Pensó en los niños que habían estado jugando en el parque bajo la lluvia. Si no se hubieran ido ahora podría decirles que trabajaba allí, que entraran por una ventana y le abrieran porque había olvidado las llaves. Él cabía perfectamente. Pero estuvo seguro de una cosa: no se vería bien, cualquiera podía pensar que iba a robar. Al recordar al hombre de la gorra amarilla comprendió con claridad el cuadro sospechoso en el que podía embarcarse, indeciso se alejó diez metros de la puerta.
Los bancos del parque estaban mojados pero no le importó y se sentó.

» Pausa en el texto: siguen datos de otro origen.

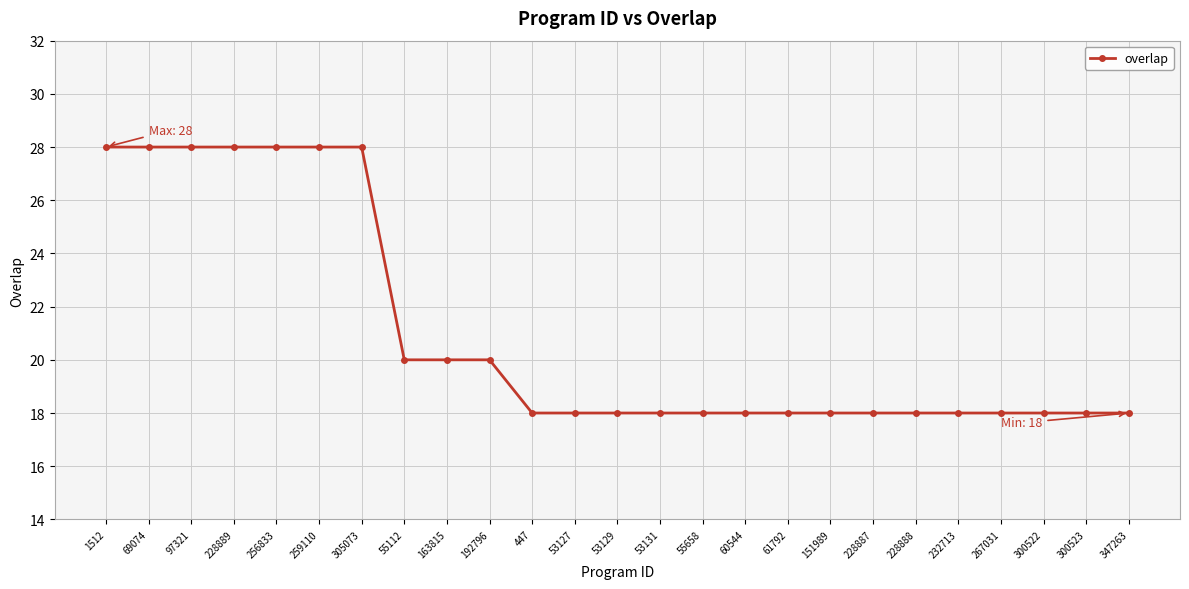

Is it true that the value at 53129 is 12?

False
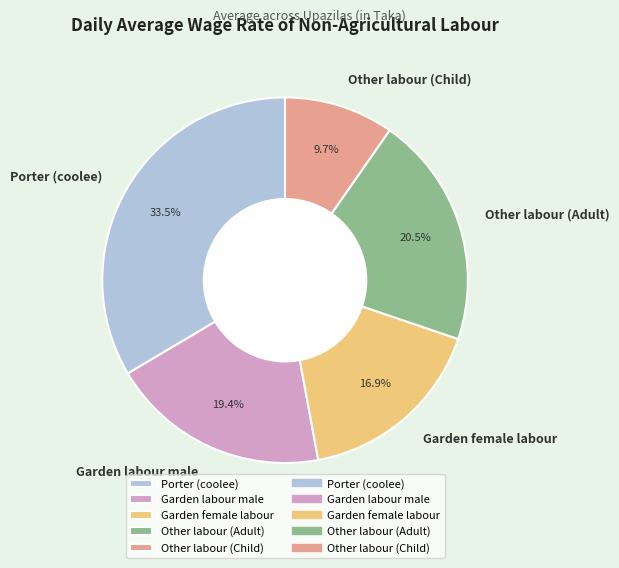

How many slices are in this pie chart?

5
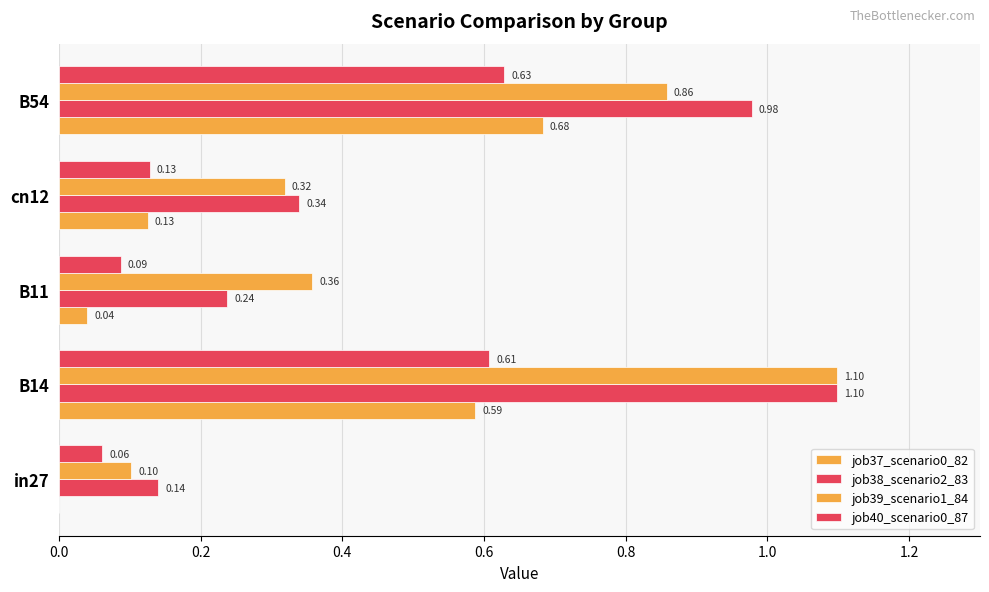

What is the difference between the second highest and second lowest values in the job37_scenario0_82 series?

0.5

En todo ese tiempo no llegó a completar tres segundos sin mirar hacia el museo. Tampoco dejaba de hacerse mil preguntas. Todas sin una respuesta razonable. Le estremecía la idea de verse en medio de un escándalo. Tampoco le interesaba comprobar aquello que suponía era la verdad: el de seguridad estaba muerto.
Siempre había sentido un respeto especial por los cadáveres. Una vez, allá en Doña Juana, cargó un ataúd, casi por casualidad, y luego estuvo mucho tiempo sin salir por las noches. Rechazaba los ambientes funerarios. Admiraba a aquellos tipos de la morgue y al mismo tiempo sentía por ellos un rechazo total. Se cuidaba de no relacionarse con ellos. Estaban muy cerca de la muerte.

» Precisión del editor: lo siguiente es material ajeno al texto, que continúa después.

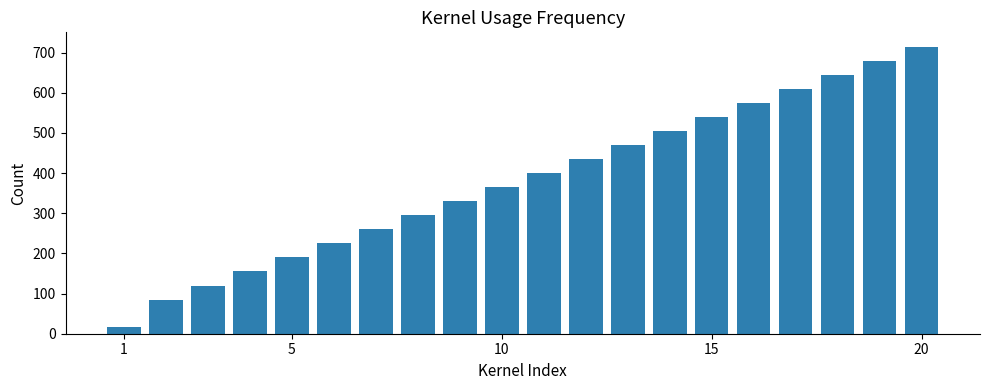

What is the average value?

381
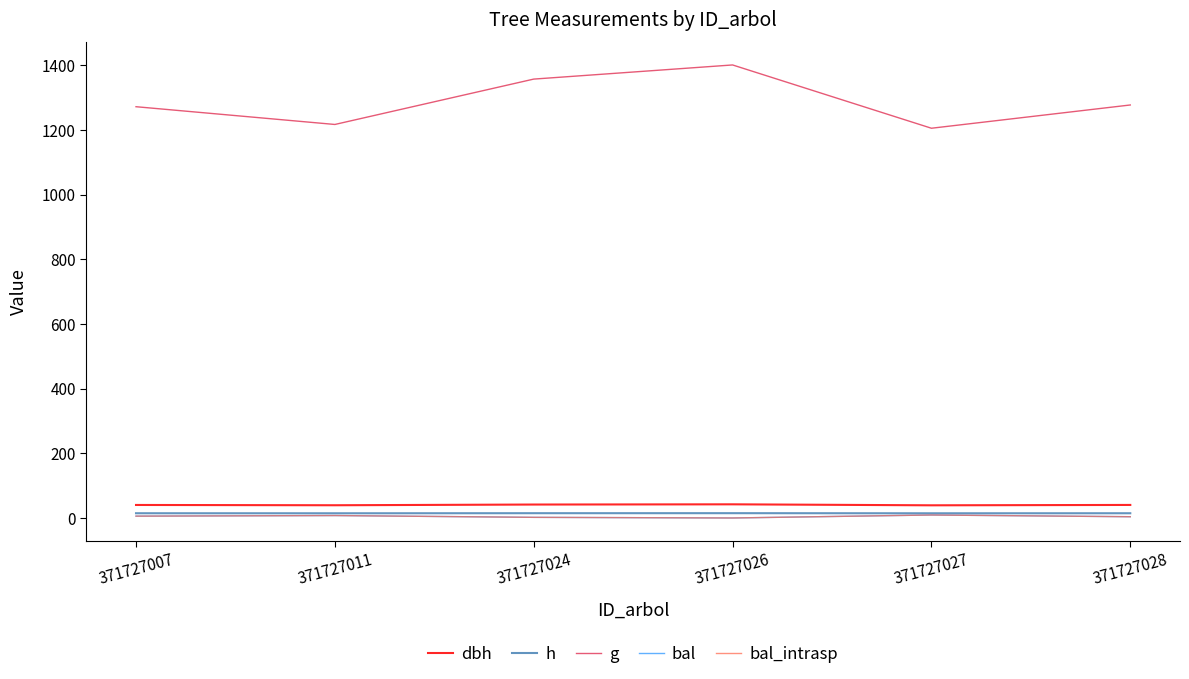

Reading left to right, what are all the values shown in this chart?

dbh: 371727007=40.2	371727011=39.4	371727024=41.6	371727026=42.2	371727027=39.2	371727028=40.3
h: 371727007=14.6	371727011=14.5	371727024=14.8	371727026=14.9	371727027=14.5	371727028=14.7
g: 371727007=1271.5	371727011=1216.6	371727024=1356.8	371727026=1400.6	371727027=1204.9	371727028=1276.8
bal: 371727007=5.7	371727011=7.5	371727024=2.0	371727026=0.0	371727027=9.2	371727028=3.9
bal_intrasp: 371727007=5.7	371727011=7.5	371727024=2.0	371727026=0.0	371727027=9.2	371727028=3.9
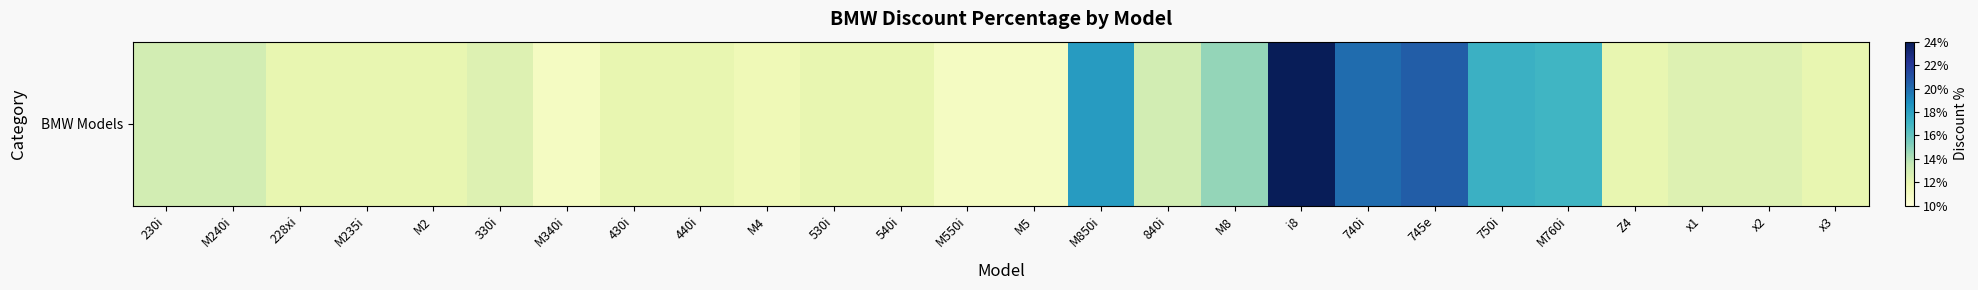

List the labels in order of value, largest first.

i8, 745e, 740i, M850i, 750i, M760i, M8, 230i, M240i, 840i, 330i, x1, x2, 228xi, M235i, M2, 430i, 440i, 530i, 540i, Z4, x3, M4, M340i, M550i, M5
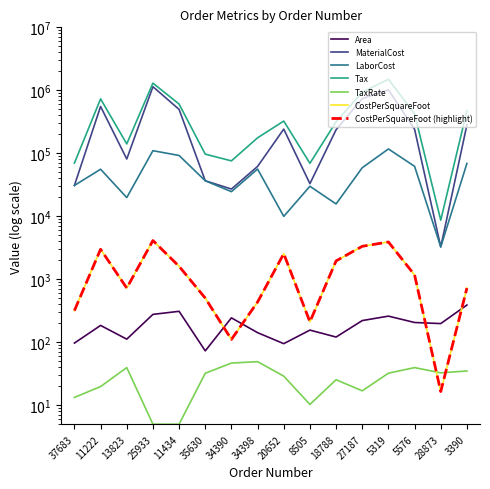

What is the minimum value shown in the chart?

5.0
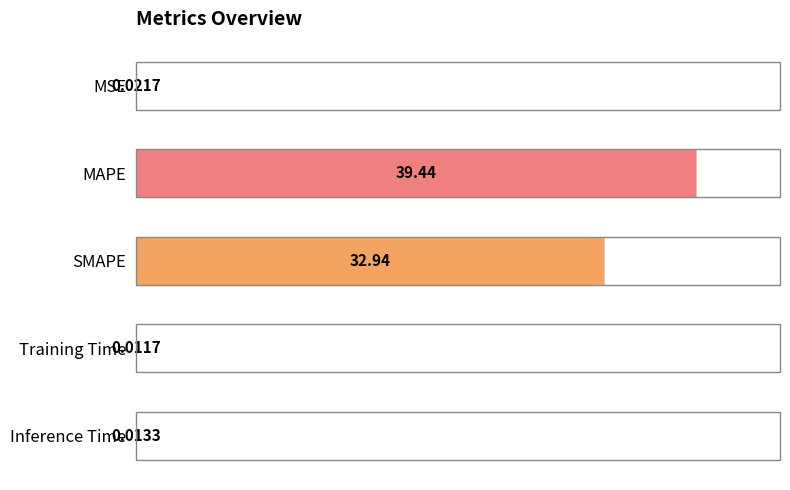

At which label is the value closest to 19?

SMAPE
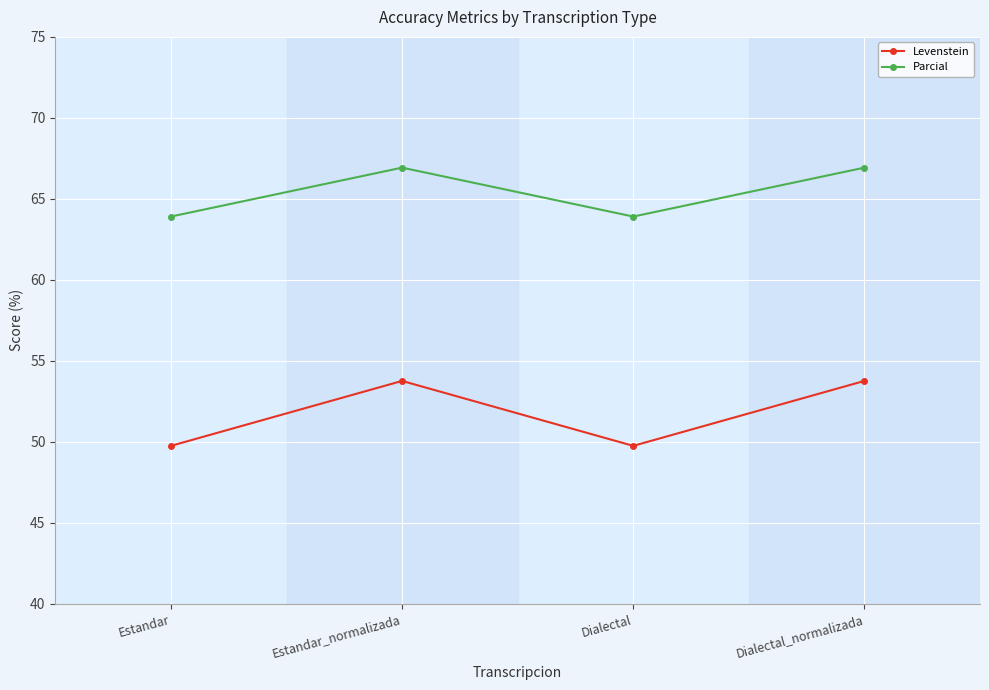

Is this an area chart (filled region under the line)?

No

Finalmente escampó pero no desparecieron del todo ni el ruido brutal de los truenos ni la luz violenta de los relámpagos.

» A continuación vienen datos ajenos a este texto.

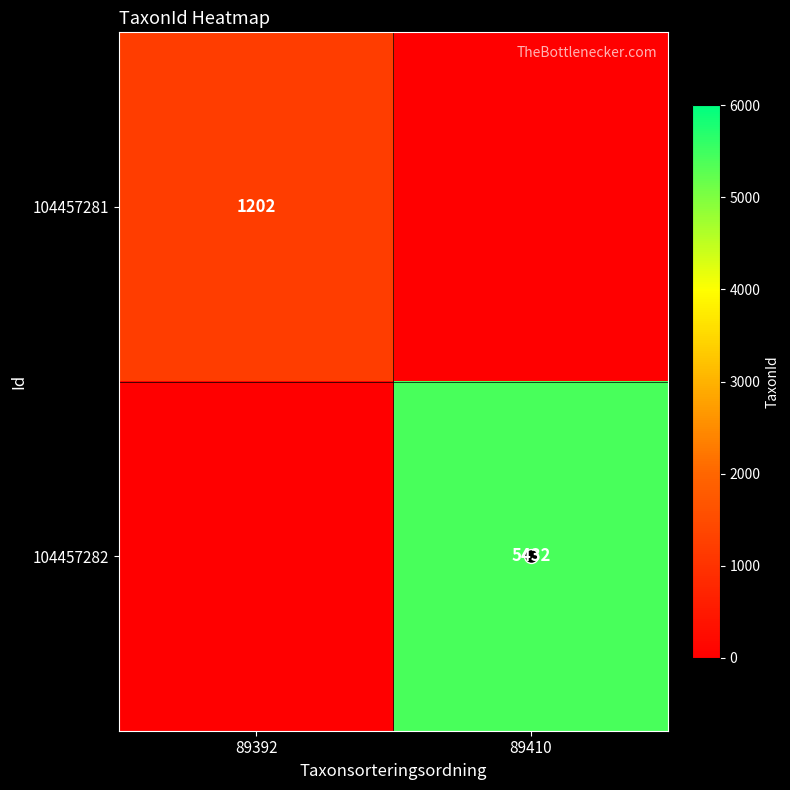

Is the value of 104457282 at 89410 greater than the value of 104457281 at 89392?

Yes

El hombre delgado se levantó y se acercó nuevamente a la puerta del museo, si iba a cuidar no debía hacerlo desde el parque sino desde la puerta. Una vez allí recordó aquella historia aprendida en la primaria sobre los niños rusos. Su corazón estaba rebosante de gozo. Incluso, ensayaba una breve marcha cuando la puerta se abrió suavemente y en ella apareció el de seguridad. Estuvieron mirándose un par de segundos eternos, envueltos en un silencio atroz.
―¿Tú sabías que eras un cadáver? ―le dijo el hombre delgado en un temblor, con la voz entrecortada, todavía con los brazos en posición de marcha.
―¿Un cadáver? No, no lo sabía. ¿Por qué?
―Llevo dos horas tocando y ya veo que no querías abrir.
―Te oí. Pero no sabía que eras tú. Era mucho el escándalo, pensé que alguien se había vuelto loco.
El hombre delgado respiró profundamente. Tenía mil argumentos embotados en la cabeza y no era capaz de expresar ninguno.
―Yo tengo la culpa, yo tengo la culpa de todo ―dijo y dejó caer los brazos―. Perdóname.
―Ah, ¿qué pasa? Deja eso.
―Me parece bien que dejemos eso.
―Pasa que voy a cerrar, parece que va a seguir lloviendo.
―No, deja. Hoy no tengo ganas de sentarme frente a la computadora.
―Ah, bueno, está bien, de todas formas está tronando y eso, el martes estoy de guardia otra vez.
―Nos vemos el martes, entonces.
―Está bien, y no te demores por ahí. Parece que va a seguir lloviendo.
Cuando el hombre delgado empezó a caminar de vuelta a su casa, empezó a caer una noche cerrada, definitiva. Sintió que la mochila le pesaba brutalmente. Le dejaría una marca en los hombros y el dolor no desaparecería sino después de un buen rato.
En cualquier momento abandonaría aquella mochila en un rincón.